SOURCE TEXT below:
Let the budget dance begin — again

The annual winter presentation of the president's budget is akin to other ancient rituals which have since lost their original purpose.

In many cultures, ancient and present-day, primitive and super-modern there are certain annual rituals that get a lot of attention even if they don’t accomplish much, if anything.

It’s sort of like watching the sunrise over Stonehenge. Cool, then what?

One such is the annual budget rite that takes place in Washington every winter. Think of the president as kick-starting the event with Congress as the often ineffective druids. This year, thanks to the costly, record-long 35 day shutdown the presentation of the budget got a late start. No matter — all sides knew their place. First there were leaks, some intentionally, some not and some which were just speculation. Then came the real thing: The presenters, as is past practice, announced it was good, groundbreaking and best for all Americans.
End of SOURCE TEXT.
AIM OF THE TASK: Print the passage of the budget article from "In many cultures, ancient" to "Cool, then what?". Draw only on the budget article above.
RECORD EXTRACTS below:
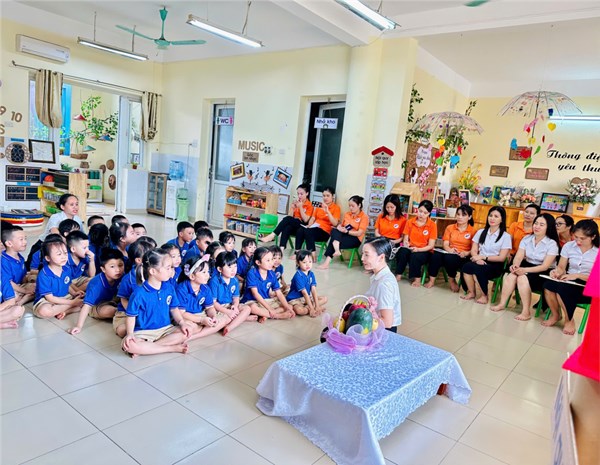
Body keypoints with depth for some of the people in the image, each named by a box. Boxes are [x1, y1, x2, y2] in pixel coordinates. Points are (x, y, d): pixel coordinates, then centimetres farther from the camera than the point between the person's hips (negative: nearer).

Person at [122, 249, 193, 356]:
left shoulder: (169, 288, 0)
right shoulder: (139, 293, -14)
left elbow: (174, 309, 8)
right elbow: (131, 316, -6)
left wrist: (182, 322, -8)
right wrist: (130, 334, -21)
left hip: (165, 329, 4)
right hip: (143, 332, -4)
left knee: (188, 330, -18)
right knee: (128, 345, -33)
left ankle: (147, 347, -21)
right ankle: (173, 348, -26)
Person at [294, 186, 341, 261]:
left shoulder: (336, 207, 2)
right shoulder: (319, 206, 20)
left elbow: (335, 223, -11)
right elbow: (313, 218, 15)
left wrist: (327, 211, -21)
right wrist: (309, 225, -5)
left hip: (325, 232, -5)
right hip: (315, 227, 5)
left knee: (308, 232, -33)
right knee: (300, 230, -25)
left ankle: (313, 255, -28)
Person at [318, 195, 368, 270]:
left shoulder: (364, 216, -5)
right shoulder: (347, 214, 15)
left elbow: (359, 233, -12)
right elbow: (341, 225, 18)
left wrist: (346, 231, -23)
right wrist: (339, 227, -8)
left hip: (355, 239, -5)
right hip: (344, 235, 5)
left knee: (333, 241, -29)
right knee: (334, 231, -30)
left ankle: (327, 262, -30)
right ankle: (337, 251, -49)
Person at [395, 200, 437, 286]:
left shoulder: (432, 225, -6)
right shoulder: (410, 222, 2)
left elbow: (431, 246, -8)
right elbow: (405, 239, 6)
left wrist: (418, 249, -25)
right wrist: (406, 244, -19)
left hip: (424, 251, -2)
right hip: (411, 248, 2)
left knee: (415, 256, -35)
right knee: (402, 251, -32)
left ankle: (417, 278, -15)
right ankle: (398, 275, -21)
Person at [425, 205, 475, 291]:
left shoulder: (473, 231, 3)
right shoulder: (450, 228, 13)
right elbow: (445, 244, 5)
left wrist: (466, 253, -21)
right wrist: (450, 249, -17)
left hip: (462, 257, -3)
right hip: (449, 253, 3)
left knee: (449, 258, -37)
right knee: (436, 255, -31)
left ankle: (452, 280, -9)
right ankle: (432, 280, -20)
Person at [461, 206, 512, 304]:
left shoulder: (506, 236, -1)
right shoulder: (480, 232, 10)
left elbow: (502, 258, -6)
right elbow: (473, 251, 6)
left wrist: (483, 257, -14)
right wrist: (478, 259, -17)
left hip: (495, 265, -3)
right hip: (480, 262, 3)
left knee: (479, 269, -35)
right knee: (466, 266, -30)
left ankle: (484, 295, -12)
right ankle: (471, 292, -9)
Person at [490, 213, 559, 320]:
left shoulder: (552, 244, -10)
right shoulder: (526, 239, 4)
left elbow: (545, 266, -17)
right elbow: (519, 257, -2)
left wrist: (525, 270, -29)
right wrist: (515, 265, -26)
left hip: (543, 273, -4)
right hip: (527, 266, 4)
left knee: (522, 278, -32)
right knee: (511, 275, -27)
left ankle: (526, 312, -24)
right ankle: (502, 304, -17)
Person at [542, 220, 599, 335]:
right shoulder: (569, 246, 0)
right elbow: (561, 267, 3)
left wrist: (577, 275, -23)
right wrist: (557, 272, -21)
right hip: (569, 281, 3)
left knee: (562, 288, -34)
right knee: (548, 285, -29)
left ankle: (569, 320, -6)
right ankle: (555, 314, -1)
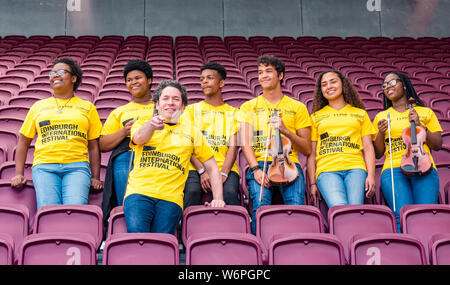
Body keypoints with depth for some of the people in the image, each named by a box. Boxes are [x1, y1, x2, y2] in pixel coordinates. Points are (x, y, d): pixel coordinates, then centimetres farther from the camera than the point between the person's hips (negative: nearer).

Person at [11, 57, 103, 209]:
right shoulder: (38, 106, 21)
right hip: (44, 165, 1)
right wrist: (19, 174, 11)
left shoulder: (87, 107, 19)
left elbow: (93, 146, 16)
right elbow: (23, 141, 22)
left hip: (77, 165, -1)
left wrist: (95, 177, 6)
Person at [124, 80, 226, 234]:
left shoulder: (192, 132, 21)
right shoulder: (143, 123, 17)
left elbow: (212, 167, 21)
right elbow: (138, 138, -8)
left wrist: (218, 198, 8)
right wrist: (151, 125, -31)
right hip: (139, 192, -1)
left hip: (171, 198, 1)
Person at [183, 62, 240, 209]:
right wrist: (202, 171, -11)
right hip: (196, 168, 0)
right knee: (192, 191, -32)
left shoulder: (233, 112, 18)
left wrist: (223, 173, -13)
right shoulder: (192, 109, 18)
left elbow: (233, 147, 6)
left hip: (225, 168, 0)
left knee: (230, 192, -32)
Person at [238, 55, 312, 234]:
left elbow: (307, 150, 14)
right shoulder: (249, 107, 20)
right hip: (260, 163, 0)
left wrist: (285, 130, -3)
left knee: (296, 206, -27)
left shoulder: (297, 107, 19)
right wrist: (256, 169, -12)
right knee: (260, 206, -28)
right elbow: (245, 144, 6)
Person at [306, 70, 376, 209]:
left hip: (355, 168, 1)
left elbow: (368, 147, 15)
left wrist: (371, 175, 0)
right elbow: (311, 153, 16)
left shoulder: (360, 113, 22)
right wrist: (312, 183, 6)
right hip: (327, 170, -1)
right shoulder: (316, 116, 20)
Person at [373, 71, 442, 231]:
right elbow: (377, 153, 19)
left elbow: (437, 145, 13)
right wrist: (381, 133, 2)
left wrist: (420, 126, 1)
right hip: (393, 169, 0)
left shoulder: (426, 112, 22)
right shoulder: (381, 117, 22)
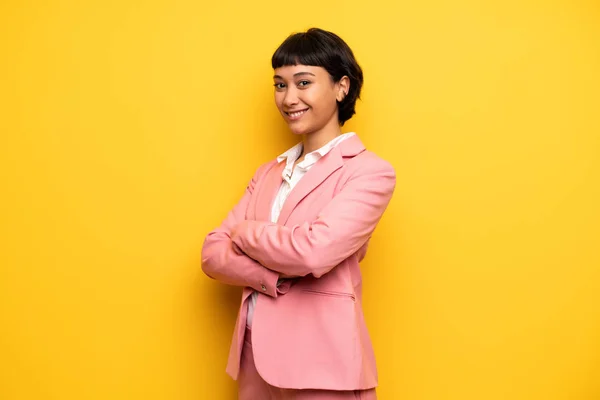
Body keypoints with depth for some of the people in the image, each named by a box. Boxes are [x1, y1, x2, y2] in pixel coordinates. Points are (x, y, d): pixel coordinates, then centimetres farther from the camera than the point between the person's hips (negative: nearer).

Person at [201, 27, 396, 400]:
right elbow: (213, 254, 2)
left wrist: (245, 234, -6)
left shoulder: (370, 172, -9)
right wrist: (278, 275, -16)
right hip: (256, 356, 6)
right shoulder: (268, 173, 10)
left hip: (322, 364, -6)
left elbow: (314, 251, -23)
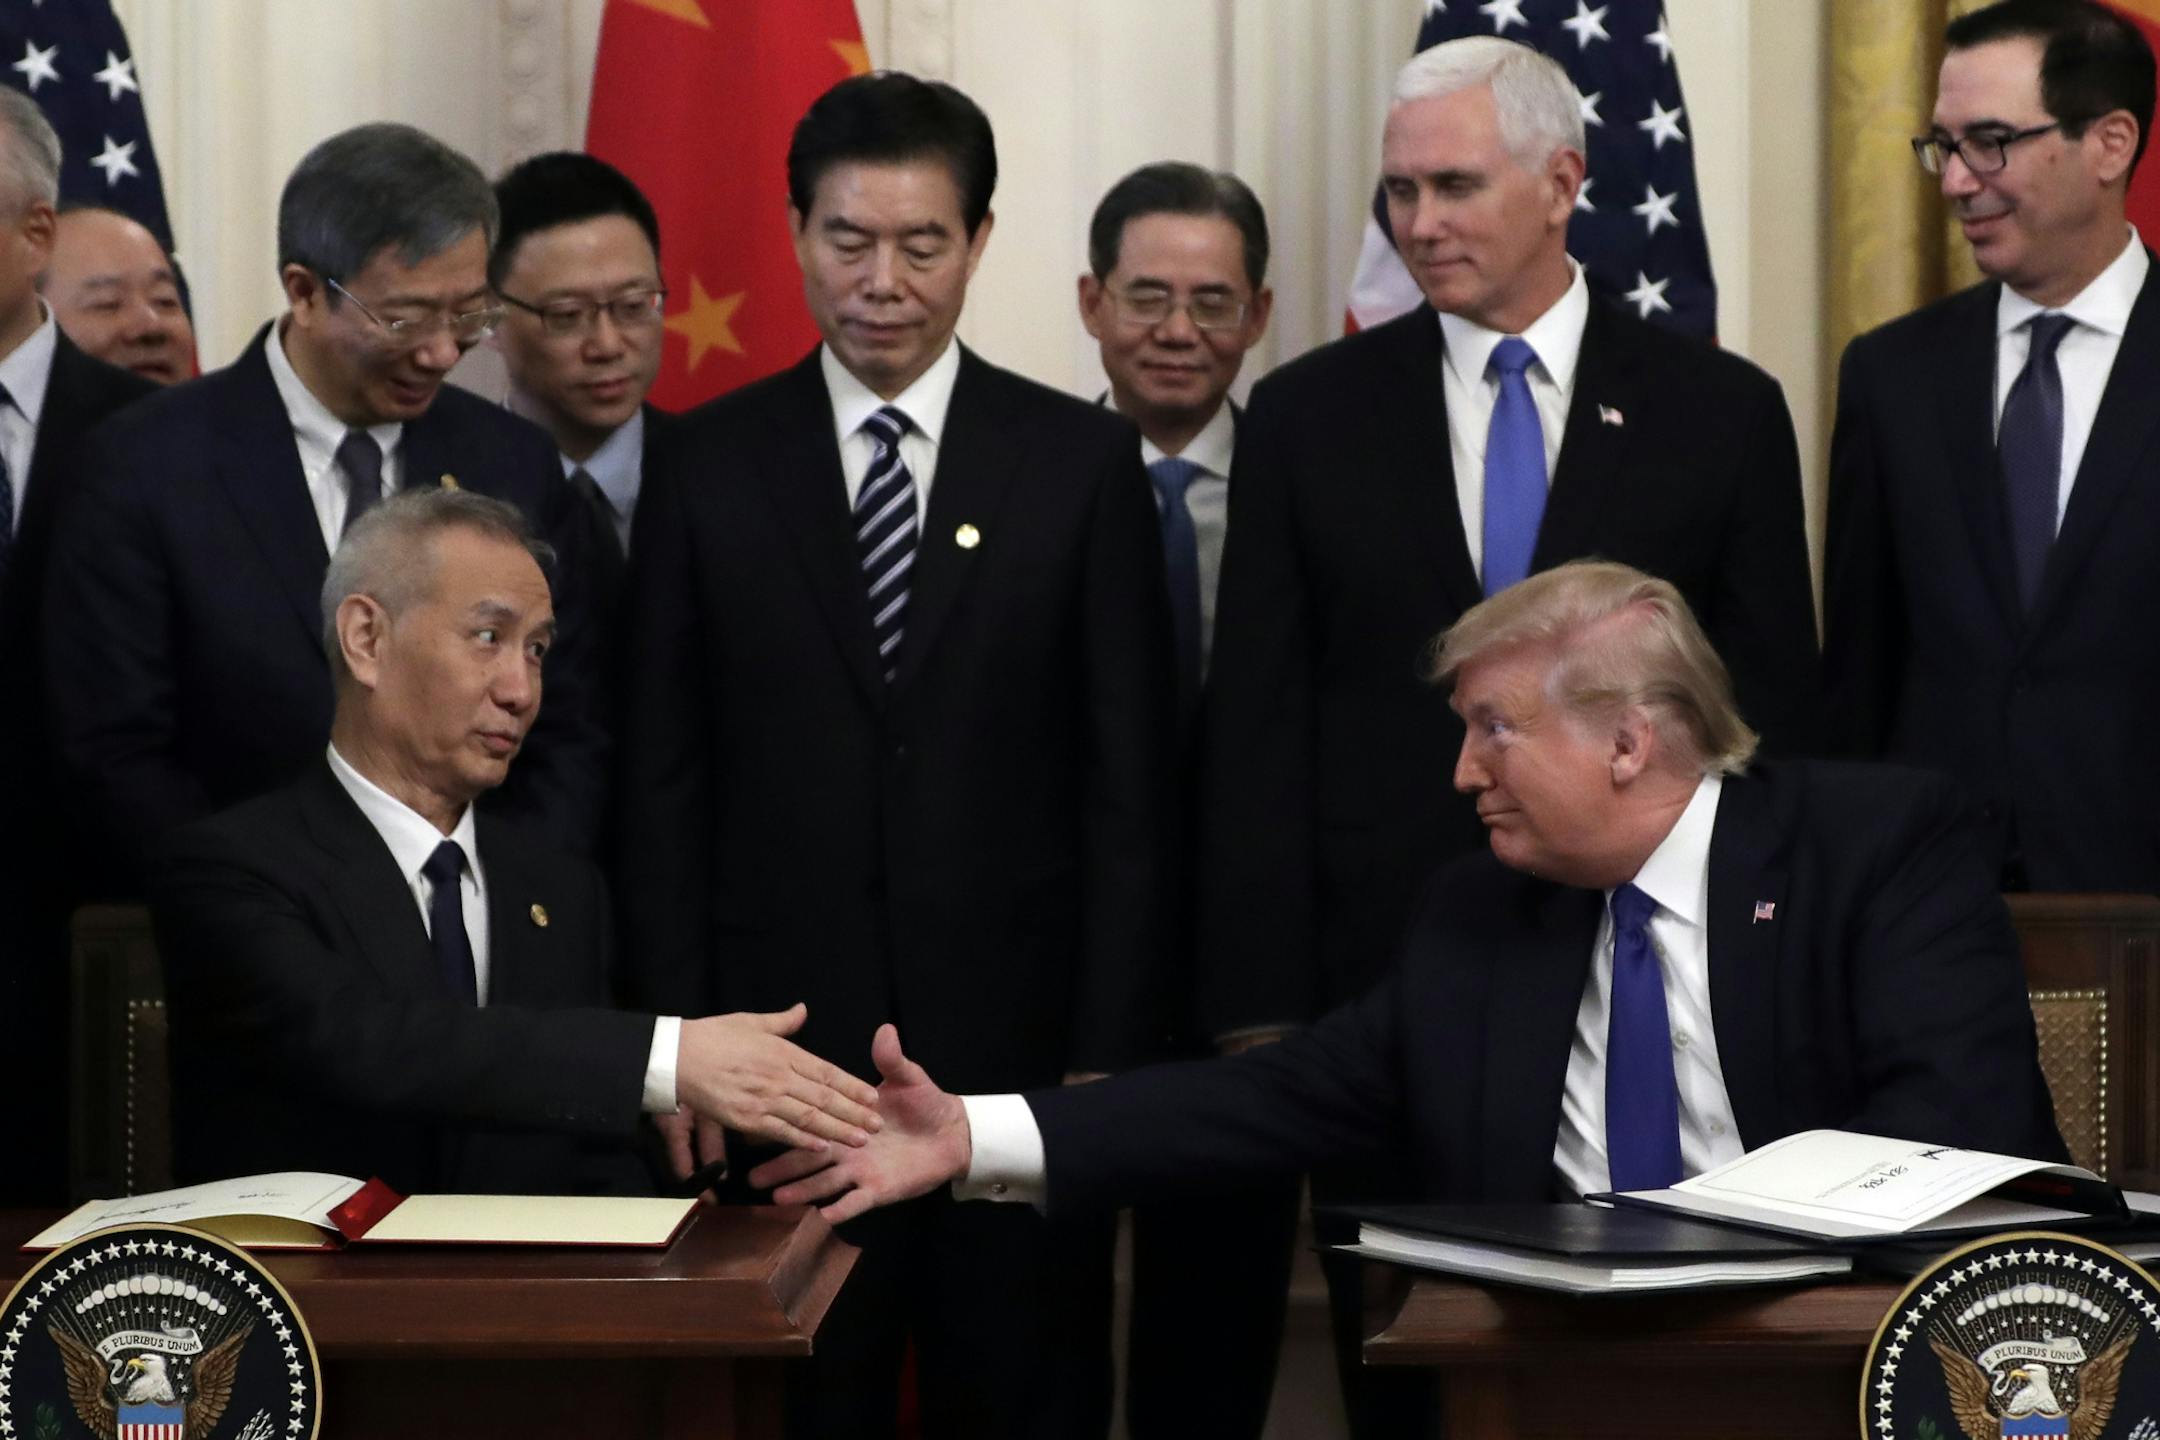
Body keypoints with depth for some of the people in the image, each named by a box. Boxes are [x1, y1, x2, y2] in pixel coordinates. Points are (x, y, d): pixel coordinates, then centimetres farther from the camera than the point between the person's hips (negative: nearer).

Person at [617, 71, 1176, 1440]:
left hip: (1017, 1038, 0)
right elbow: (663, 786, 4)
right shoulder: (710, 468, 3)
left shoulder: (1082, 463, 2)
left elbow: (1131, 788, 1)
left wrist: (1109, 1056, -5)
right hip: (779, 1049, 0)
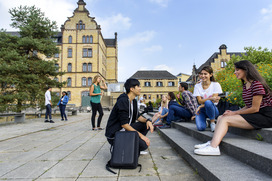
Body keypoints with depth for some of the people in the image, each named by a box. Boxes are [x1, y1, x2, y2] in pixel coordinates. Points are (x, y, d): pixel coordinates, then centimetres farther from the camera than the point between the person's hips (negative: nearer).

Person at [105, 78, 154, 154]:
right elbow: (124, 124, -24)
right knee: (144, 145, -20)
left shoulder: (134, 101, 8)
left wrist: (147, 120, -8)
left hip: (125, 129, 10)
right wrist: (140, 135, -23)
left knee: (146, 124, 2)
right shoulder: (122, 101, -21)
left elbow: (137, 116, 13)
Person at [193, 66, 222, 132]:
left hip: (212, 108, -1)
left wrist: (200, 107, -19)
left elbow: (213, 101, -13)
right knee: (200, 128, -26)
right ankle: (204, 121, 11)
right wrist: (211, 98, -29)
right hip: (202, 110, 1)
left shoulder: (216, 85, -5)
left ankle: (212, 122, -13)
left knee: (208, 102, -37)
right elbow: (200, 101, -11)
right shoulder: (197, 86, 0)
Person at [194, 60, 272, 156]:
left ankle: (213, 147, -31)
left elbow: (255, 108, -15)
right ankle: (213, 143, -18)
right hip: (253, 115, 9)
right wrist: (233, 112, 2)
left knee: (225, 119, -23)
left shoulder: (257, 84, -13)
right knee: (220, 117, -3)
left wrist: (235, 113, -8)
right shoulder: (245, 85, 17)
End of RECORD EXTRACTS.
ANSWER TO THIS TASK:
In many cultures, ancient and present-day, primitive and super-modern there are certain annual rituals that get a lot of attention even if they don’t accomplish much, if anything.

It’s sort of like watching the sunrise over Stonehenge. Cool, then what?